Sonó por tarantas un piano negro desde el escenario, arrullado por el nieto de Emilio Esteban Hanza y se descorchó la gala de los empresarios almerienses. Mar Panizo, de color escarlata, desde el atril, derramaba lisura y buena letra en el silencio del Hotel Playadulce, en una sala inmensa, colmada de público de todas las comarcas de la Penibética. Y saltó aguerrido Pepe Cano al escenario para decir que un empresario no es un ogro, que es alguien que crea riqueza y empleo para los demás. “Hay que salir a la calle a gritarlo, para que se entere todo el mundo”. “A las barricadas, señores”, parecía que iba a soltar en algún momento el presidente.
Surgió de la penumbra al atril Enrique (Martínez Leyva), más feliz que un sanluís por el galardón. Y se acordó de su madre Dolores y de sus años entre balates y gallinas, cuando la infancia era su patria. Y de cómo fue, paso a paso, creando un imperio, el imperio de Plataforma, con la pasión que lo acredita y que no ha perdido, que nunca perderá Enrique, porque lleva los genes del empuje de aquella Dolores.
Llegó el turno de Emilio Hernández, el hombre que instaló los primeros inodoros modernos en el Poniente, cuando ya dejó de ser forzoso aliviarse en un agujero. También Emilio se acordó de su padre y de su madre. Y Felipe Gómez se acordó de Antonio Peregrín Mula, quien, en un sofá de Pulpí estaría repasando su vida de nonagenario. Y Paqui, de Almócita, se acordó de la sabiduría rural que hay dentro de un corral.

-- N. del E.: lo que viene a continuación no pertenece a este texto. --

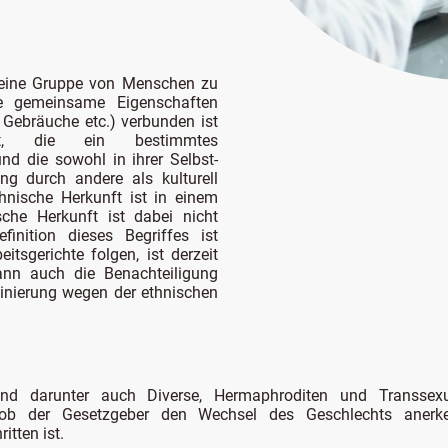
t eine Gruppe von Menschen zu
ne gemeinsame Eigenschaften
n, Gebräuche etc.) verbunden ist
t, die ein bestimmtes
d die sowohl in ihrer Selbst-
g durch andere als kulturell
thnische Herkunft ist in einem
sche Herkunft ist dabei nicht
finition dieses Begriffes ist
itsgerichte folgen, ist derzeit
ann auch die Benachteiligung
minierung wegen der ethnischen
nd darunter auch Diverse, Hermaphroditen und Transsexu
t, ob der Gesetzgeber den Wechsel des Geschlechts aner
itten ist.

Y Jesús Peregrín, humilde como un caracol, se acordó de la periferia del mundo y de cómo salvar a un niño es como salvar al mundo entero. Y Paco Góngora se acordó de la pasión por el teatro en El Ejido, de los Juglares, de un pueblo que vibra con Talia. Y Jorge, un señor catalán que vive en el geriátrico de Macael, se acordó también de muchas cosas, sobre todo de dejar claro que “como Andalucía no hay nada igual”. Olé.